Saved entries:
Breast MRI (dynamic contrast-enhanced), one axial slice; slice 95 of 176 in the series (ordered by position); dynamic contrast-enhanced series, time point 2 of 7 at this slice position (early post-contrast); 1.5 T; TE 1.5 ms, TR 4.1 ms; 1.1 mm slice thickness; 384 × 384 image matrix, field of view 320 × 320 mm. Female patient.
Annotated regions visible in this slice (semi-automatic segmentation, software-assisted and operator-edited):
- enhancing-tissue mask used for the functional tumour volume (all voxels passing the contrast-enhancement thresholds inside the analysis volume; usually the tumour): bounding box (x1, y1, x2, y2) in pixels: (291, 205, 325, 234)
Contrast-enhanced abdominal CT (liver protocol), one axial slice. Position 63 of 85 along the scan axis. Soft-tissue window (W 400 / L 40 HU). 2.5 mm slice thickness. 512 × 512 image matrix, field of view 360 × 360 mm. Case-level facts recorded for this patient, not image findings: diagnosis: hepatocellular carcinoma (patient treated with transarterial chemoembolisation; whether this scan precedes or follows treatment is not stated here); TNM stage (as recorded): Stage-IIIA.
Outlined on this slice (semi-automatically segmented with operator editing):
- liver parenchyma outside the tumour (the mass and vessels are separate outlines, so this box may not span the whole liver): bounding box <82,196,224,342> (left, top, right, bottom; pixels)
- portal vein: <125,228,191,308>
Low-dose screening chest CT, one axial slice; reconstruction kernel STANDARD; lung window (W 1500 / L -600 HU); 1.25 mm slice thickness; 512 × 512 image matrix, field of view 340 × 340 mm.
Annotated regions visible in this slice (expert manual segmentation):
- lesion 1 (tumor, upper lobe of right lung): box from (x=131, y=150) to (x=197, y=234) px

(Exercise instructions) Search the records above for "semi" and copy every line that has it.

(Response)
Annotated regions visible in this slice (semi-automatic segmentation, software-assisted and operator-edited):
Outlined on this slice (semi-automatically segmented with operator editing):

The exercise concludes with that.